■ Exercise instructions
Could you give the records below again exactly, without the pictures?

■ Supplied records
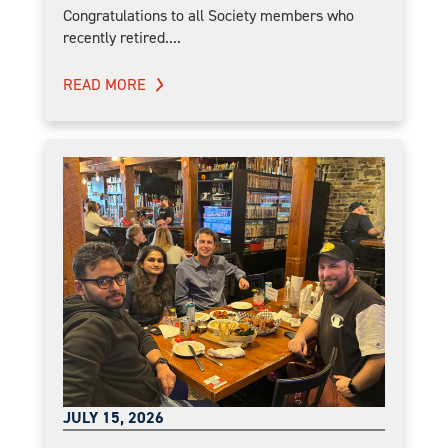
Congratulations to all Society members who
recently retired....
READ MORE
JULY 15, 2026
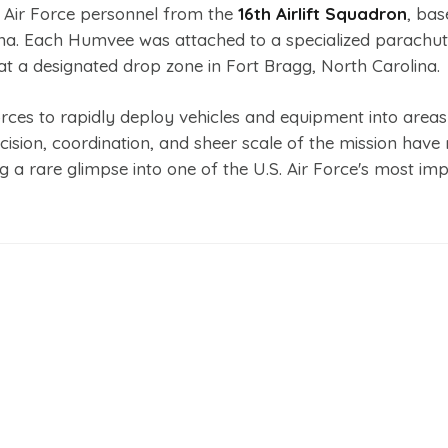
. Air Force personnel from the
16th Airlift Squadron
, bas
ina. Each Humvee was attached to a specialized parachu
 at a designated drop zone in Fort Bragg, North Carolina.
 forces to rapidly deploy vehicles and equipment into area
ecision, coordination, and sheer scale of the mission hav
g a rare glimpse into one of the U.S. Air Force's most imp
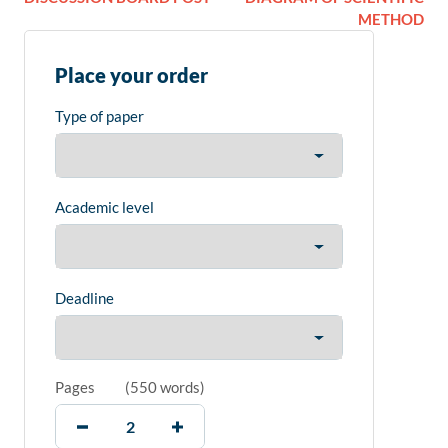
METHOD
Place your order
Type of paper
Academic level
Deadline
Pages
(
550 words
)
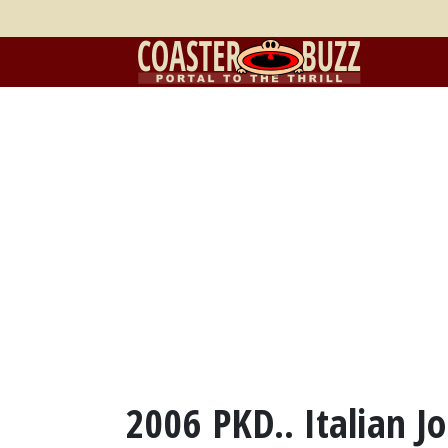
2006 PKD.. Italian Jo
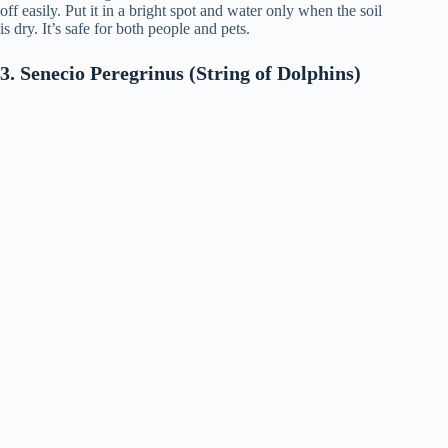
off easily. Put it in a bright spot and water only when the soil
is dry. It’s safe for both people and pets.
3. Senecio Peregrinus (String of Dolphins)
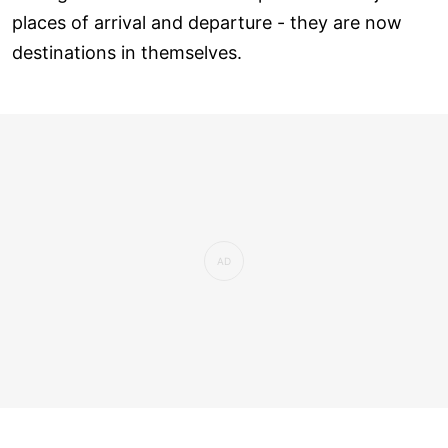
places of arrival and departure - they are now
destinations in themselves.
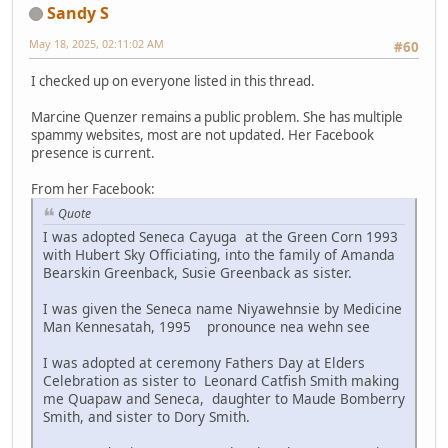
Sandy S
May 18, 2025, 02:11:02 AM
#60
I checked up on everyone listed in this thread.
Marcine Quenzer remains a public problem. She has multiple
spammy websites, most are not updated. Her Facebook
presence is current.
From her Facebook:
Quote
I was adopted Seneca Cayuga at the Green Corn 1993
with Hubert Sky Officiating, into the family of Amanda
Bearskin Greenback, Susie Greenback as sister.
I was given the Seneca name Niyawehnsie by Medicine
Man Kennesatah, 1995 pronounce nea wehn see
I was adopted at ceremony Fathers Day at Elders
Celebration as sister to Leonard Catfish Smith making
me Quapaw and Seneca, daughter to Maude Bomberry
Smith, and sister to Dory Smith.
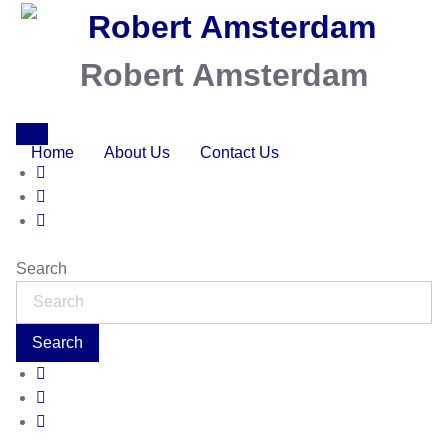
Robert Amsterdam
Home
About Us
Contact Us
Search
Search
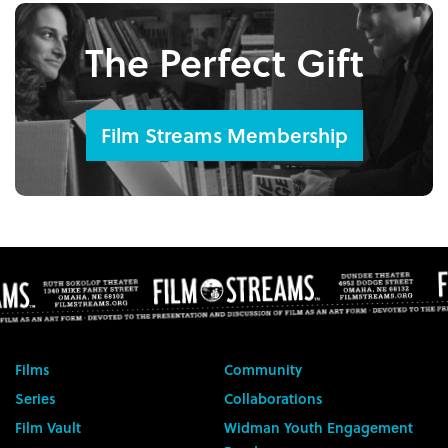
The Perfect Gift
Film Streams Membership
Films
Community
Series
Collaborations
Film Vault
Widman Youth Engagement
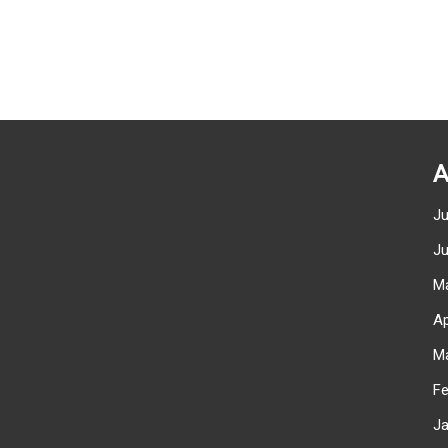
A
J
J
M
Ap
M
F
J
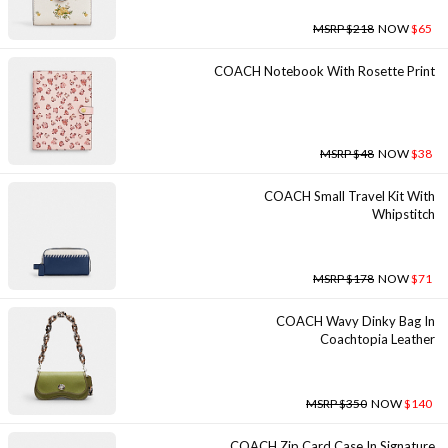
MSRP $218
NOW
$65
COACH Notebook With Rosette Print
MSRP $48
NOW
$38
COACH Small Travel Kit With
Whipstitch
MSRP $178
NOW
$71
COACH Wavy Dinky Bag In
Coachtopia Leather
MSRP $350
NOW
$140
COACH Zip Card Case In Signature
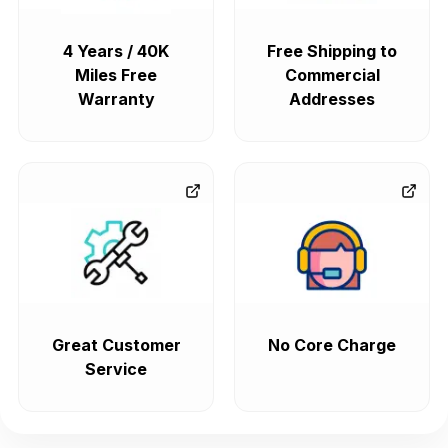
4 Years / 40K
Free Shipping to
Miles Free
Commercial
Warranty
Addresses
Great Customer
No Core Charge
Service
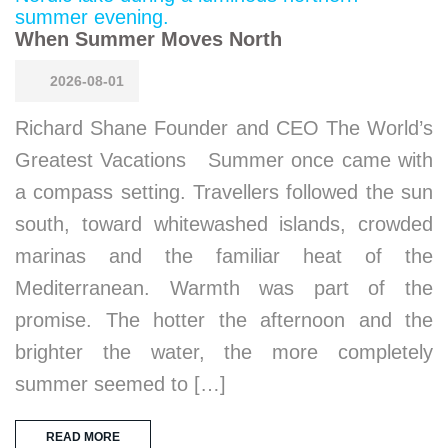
When Summer Moves North
2026-08-01
Richard Shane Founder and CEO The World’s
Greatest Vacations Summer once came with
a compass setting. Travellers followed the sun
south, toward whitewashed islands, crowded
marinas and the familiar heat of the
Mediterranean. Warmth was part of the
promise. The hotter the afternoon and the
brighter the water, the more completely
summer seemed to […]
READ MORE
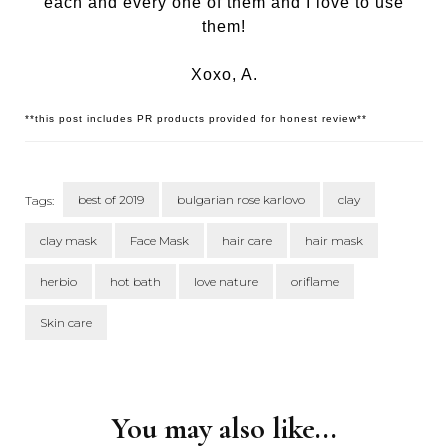
each and every one of them and I love to use
them!
Xoxo, A.
**this post includes PR products provided for honest review**
best of 2019
bulgarian rose karlovo
clay
Tags:
clay mask
Face Mask
hair care
hair mask
herbio
hot bath
love nature
oriflame
Skin care
Post
Navigation
You may also like...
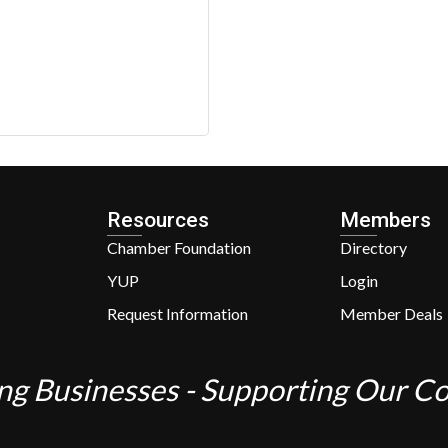
Resources
Members
Chamber Foundation
Directory
YUP
Login
Request Information
Member Deals
ng Businesses - Supporting Our 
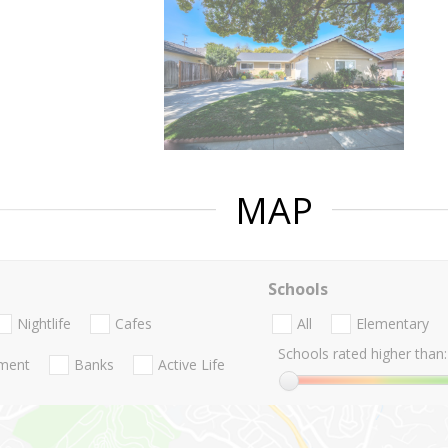
MAP
Schools
Nightlife
Cafes
All
Elementary
Schools rated higher than:
nment
Banks
Active Life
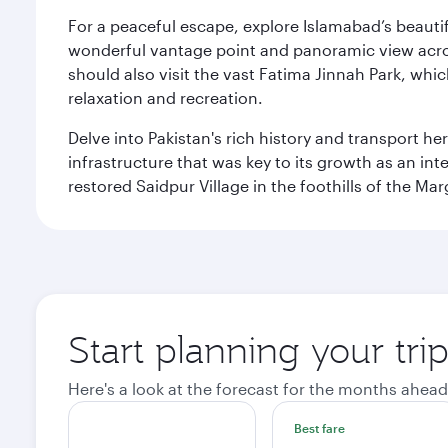
For a peaceful escape, explore Islamabad’s beautif
wonderful vantage point and panoramic view across
should also visit the vast Fatima Jinnah Park, whi
relaxation and recreation.
Delve into Pakistan's rich history and transport h
infrastructure that was key to its growth as an inte
restored Saidpur Village in the foothills of the Ma
Start planning your tri
Here's a look at the forecast for the months ahead
Best fare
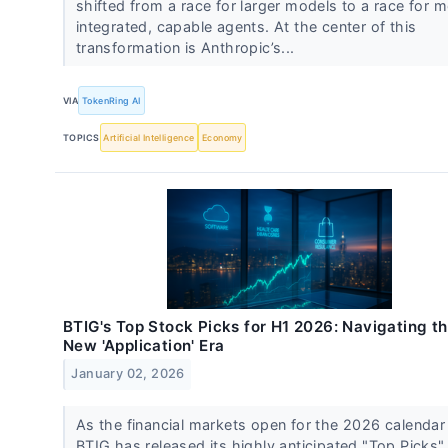
shifted from a race for larger models to a race for 
integrated, capable agents. At the center of this
transformation is Anthropic’s...
VIA
TokenRing AI
TOPICS
Artificial Intelligence
Economy
BTIG's Top Stock Picks for H1 2026: Navigating t
New 'Application' Era
January 02, 2026
As the financial markets open for the 2026 calendar 
BTIG has released its highly anticipated "Top Picks"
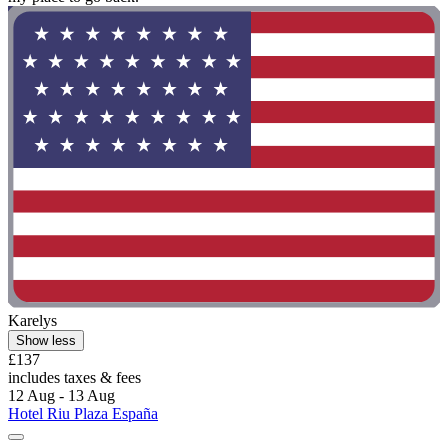
Karelys
Show less
£137
includes taxes & fees
12 Aug - 13 Aug
Hotel Riu Plaza España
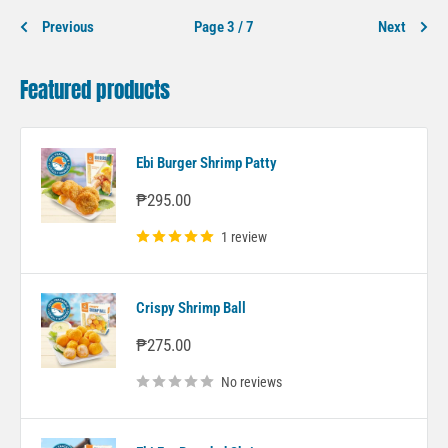
Previous
Page 3 / 7
Next
Featured products
Ebi Burger Shrimp Patty
Sale
₱295.00
price
1 review
Crispy Shrimp Ball
Sale
₱275.00
price
No reviews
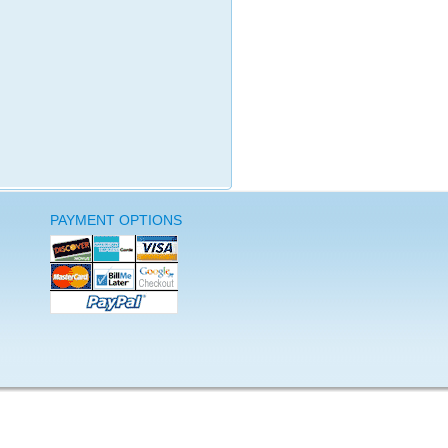
PAYMENT OPTIONS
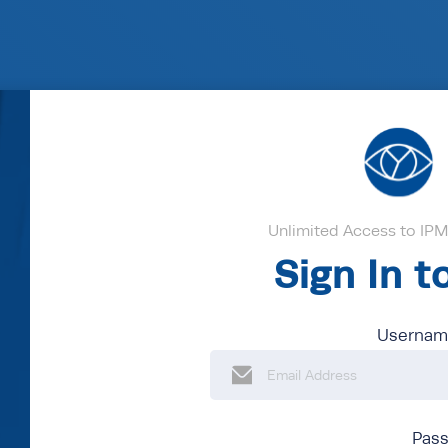
Unlimited Access to IPM'
Sign In 
Username
Pas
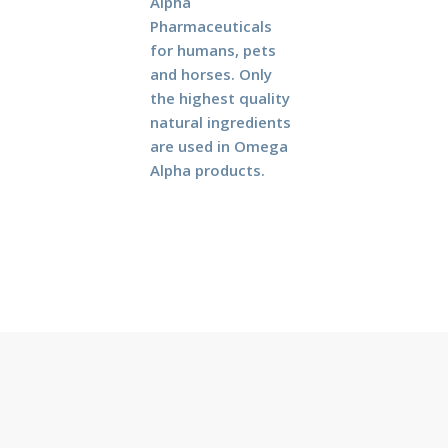
Alpha
Pharmaceuticals
for humans, pets
and horses. Only
the highest quality
natural ingredients
are used in Omega
Alpha products.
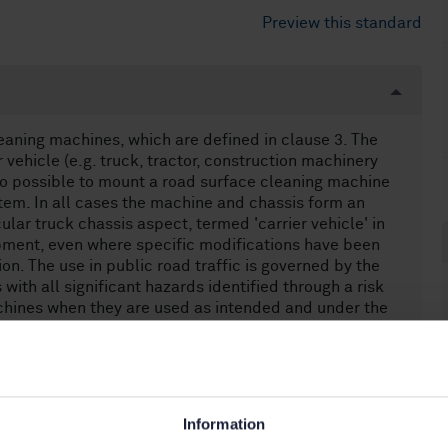
Preview this standard
eaning machines, which are defined in clause 3. The
ehicle (e.g. truck, tractor, construction machinery
lso possible to mount a road surface cleaning machine
tem. In all cases the machine and chassis form an
cular truck chassis aspect, termed 'carrier vehicle' in
ipment, even where specific modifications have been
on. The use in public road traffic is governed by the
with all significant hazards identified through a risk
chines when they are used as intended and under the
opean Standard does not deal with significant hazards
 Standard only specifies the appropriate technical
 the significant hazards associated with machine
e and routine maintenance. This European Standard
es (e.g. truck) or special constructions. These are
Information
of vehicles. Demountable bodywork systems (e.g.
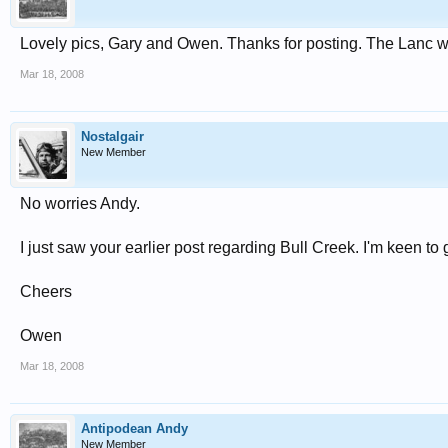
Lovely pics, Gary and Owen. Thanks for posting. The Lanc wa
Mar 18, 2008
Nostalgair
New Member
No worries Andy.
I just saw your earlier post regarding Bull Creek. I'm keen to 
Cheers
Owen
Mar 18, 2008
Antipodean Andy
New Member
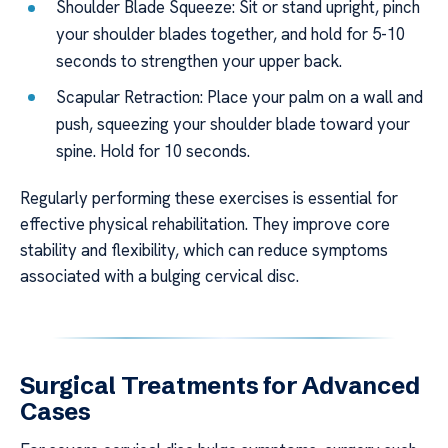
Shoulder Blade Squeeze: Sit or stand upright, pinch
your shoulder blades together, and hold for 5-10
seconds to strengthen your upper back.
Scapular Retraction: Place your palm on a wall and
push, squeezing your shoulder blade toward your
spine. Hold for 10 seconds.
Regularly performing these exercises is essential for
effective physical rehabilitation. They improve core
stability and flexibility, which can reduce symptoms
associated with a bulging cervical disc.
Surgical Treatments for Advanced
Cases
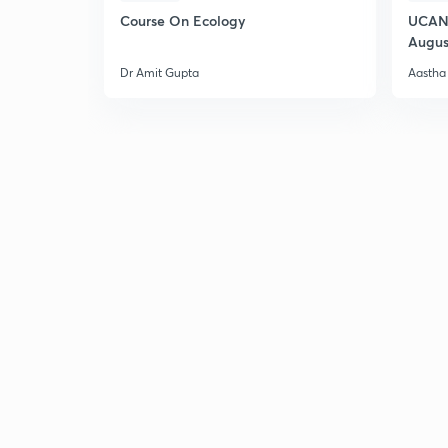
Course On Ecology
UCAN 
Augus
Dr Amit Gupta
Aastha 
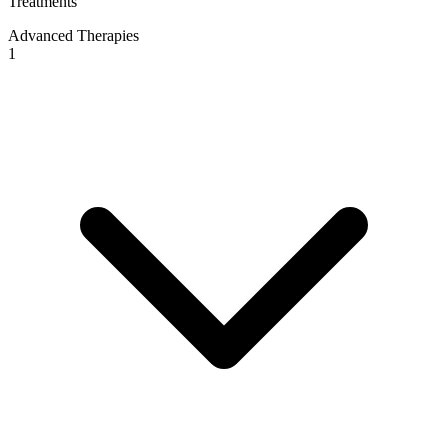
Treatments
Advanced Therapies
1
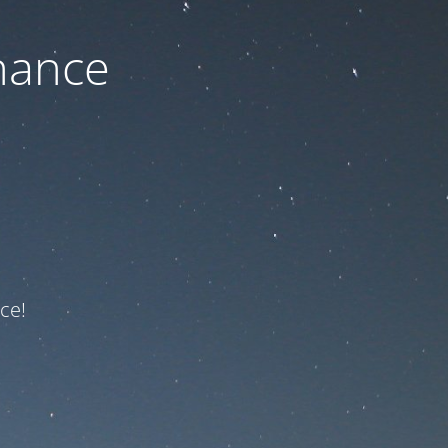
nance
ce!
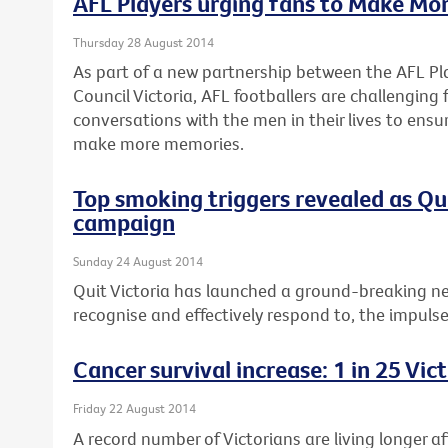
AFL Players urging fans to Make Mo
Thursday 28 August 2014
As part of a new partnership between the AFL Pl
Council Victoria, AFL footballers are challenging
conversations with the men in their lives to ensu
make more memories.
Top smoking triggers revealed as Q
campaign
Sunday 24 August 2014
Quit Victoria has launched a ground-breaking n
recognise and effectively respond to, the impuls
Cancer survival increase: 1 in 25 Vi
Friday 22 August 2014
A record number of Victorians are living longer a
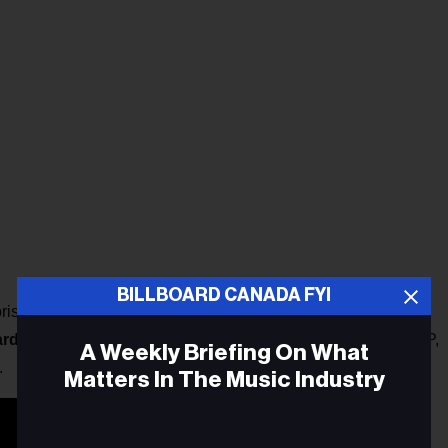
BILLBOARD CANADA FYI
prising
Ali Raney
and
Zoë Sparrow
, released three studio
ard
in 2014 and won multiple
CMAO Awards
. Their latest EP,
A Weekly Briefing On What
.
Matters In The Music Industry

■ Written solution
Congratulations to all Society members who
recently retired....
READ MORE
JULY 15, 2026
. Air Force personnel from the
16th Airlift Squadron
, bas
ina. Each Humvee was attached to a specialized parachu
 at a designated drop zone in Fort Bragg, North Carolina.
 forces to rapidly deploy vehicles and equipment into area
ecision, coordination, and sheer scale of the mission hav
g a rare glimpse into one of the U.S. Air Force's most imp
METHOD
Place your order
Type of paper
Academic level
Deadline
Pages
(
550 words
)
2006 PKD.. Italian Jo
off easily. Put it in a bright spot and water only when the soil
is dry. It’s safe for both people and pets.
3. Senecio Peregrinus (String of Dolphins)
places of arrival and departure - they are now
destinations in themselves.
Sandy S
May 18, 2025, 02:11:02 AM
#60
I checked up on everyone listed in this thread.
Marcine Quenzer remains a public problem. She has multiple
spammy websites, most are not updated. Her Facebook
presence is current.
From her Facebook:
Quote
I was adopted Seneca Cayuga at the Green Corn 1993
with Hubert Sky Officiating, into the family of Amanda
Bearskin Greenback, Susie Greenback as sister.
I was given the Seneca name Niyawehnsie by Medicine
Man Kennesatah, 1995 pronounce nea wehn see
I was adopted at ceremony Fathers Day at Elders
Celebration as sister to Leonard Catfish Smith making
me Quapaw and Seneca, daughter to Maude Bomberry
Smith, and sister to Dory Smith.
Robert Amsterdam
Home
About Us
Contact Us
Search
Search
The Perfect Gift
Film Streams Membership
Films
Community
Series
Collaborations
Film Vault
Widman Youth Engagement
A
J
J
M
Ap
M
F
J
MSRP $218
NOW
$65
COACH Notebook With Rosette Print
MSRP $48
NOW
$38
COACH Small Travel Kit With
Whipstitch
MSRP $178
NOW
$71
COACH Wavy Dinky Bag In
Coachtopia Leather
MSRP $350
NOW
$140
COACH Zip Card Case In Signature
4 Years / 40K
Free Shipping to
Miles Free
Commercial
Warranty
Addresses
Great Customer
No Core Charge
Service
When Summer Moves North
2026-08-01
Richard Shane Founder and CEO The World’s
Greatest Vacations Summer once came with
a compass setting. Travellers followed the sun
south, toward whitewashed islands, crowded
marinas and the familiar heat of the
Mediterranean. Warmth was part of the
promise. The hotter the afternoon and the
brighter the water, the more completely
summer seemed to […]
READ MORE
each and every one of them and I love to use
them!
Xoxo, A.
**this post includes PR products provided for honest review**
best of 2019
bulgarian rose karlovo
clay
Tags:
clay mask
Face Mask
hair care
hair mask
herbio
hot bath
love nature
oriflame
Skin care
Post
Navigation
You may also like...
Resources
Members
Chamber Foundation
Directory
YUP
Login
Request Information
Member Deals
ng Businesses - Supporting Our 
MAP
Schools
Nightlife
Cafes
All
Elementary
Schools rated higher than:
nment
Banks
Active Life
For a peaceful escape, explore Islamabad’s beautif
wonderful vantage point and panoramic view across
should also visit the vast Fatima Jinnah Park, whi
relaxation and recreation.
Delve into Pakistan's rich history and transport h
infrastructure that was key to its growth as an inte
restored Saidpur Village in the foothills of the Ma
Start planning your tri
Here's a look at the forecast for the months ahead
Best fare
shifted from a race for larger models to a race for 
integrated, capable agents. At the center of this
transformation is Anthropic’s...
VIA
TokenRing AI
TOPICS
Artificial Intelligence
Economy
BTIG's Top Stock Picks for H1 2026: Navigating t
New 'Application' Era
January 02, 2026
As the financial markets open for the 2026 calendar 
BTIG has released its highly anticipated "Top Picks"
Karelys
Show less
£137
includes taxes & fees
12 Aug - 13 Aug
Hotel Riu Plaza España
Previous
Page 3 / 7
Next
Featured products
Ebi Burger Shrimp Patty
Sale
₱295.00
price
1 review
Crispy Shrimp Ball
Sale
₱275.00
price
No reviews
PAYMENT OPTIONS
Unlimited Access to IPM'
Sign In 
Username
Pas
Alpha
Pharmaceuticals
for humans, pets
and horses. Only
the highest quality
natural ingredients
are used in Omega
Alpha products.
Preview this standard
eaning machines, which are defined in clause 3. The
ehicle (e.g. truck, tractor, construction machinery
lso possible to mount a road surface cleaning machine
tem. In all cases the machine and chassis form an
cular truck chassis aspect, termed 'carrier vehicle' in
ipment, even where specific modifications have been
on. The use in public road traffic is governed by the
with all significant hazards identified through a risk
chines when they are used as intended and under the
opean Standard does not deal with significant hazards
 Standard only specifies the appropriate technical
 the significant hazards associated with machine
e and routine maintenance. This European Standard
es (e.g. truck) or special constructions. These are
Information
of vehicles. Demountable bodywork systems (e.g.
Lovely pics, Gary and Owen. Thanks for posting. The Lanc wa
Mar 18, 2008
Nostalgair
New Member
No worries Andy.
I just saw your earlier post regarding Bull Creek. I'm keen to 
Cheers
Owen
Mar 18, 2008
Antipodean Andy
New Member
Shoulder Blade Squeeze: Sit or stand upright, pinch
your shoulder blades together, and hold for 5-10
seconds to strengthen your upper back.
Scapular Retraction: Place your palm on a wall and
push, squeezing your shoulder blade toward your
spine. Hold for 10 seconds.
Regularly performing these exercises is essential for
effective physical rehabilitation. They improve core
stability and flexibility, which can reduce symptoms
associated with a bulging cervical disc.
Surgical Treatments for Advanced
Cases
Course On Ecology
UCAN 
Augus
Dr Amit Gupta
Aastha 
Treatments
Advanced Therapies
1
nance
ce!
AFL Players urging fans to Make Mo
Thursday 28 August 2014
As part of a new partnership between the AFL Pl
Council Victoria, AFL footballers are challenging
conversations with the men in their lives to ensu
make more memories.
Top smoking triggers revealed as Q
campaign
Sunday 24 August 2014
Quit Victoria has launched a ground-breaking n
recognise and effectively respond to, the impuls
Cancer survival increase: 1 in 25 Vi
Friday 22 August 2014
A record number of Victorians are living longer a
BILLBOARD CANADA FYI
prising
Ali Raney
and
Zoë Sparrow
, released three studio
ard
in 2014 and won multiple
CMAO Awards
. Their latest EP,
A Weekly Briefing On What
.
Matters In The Music Industry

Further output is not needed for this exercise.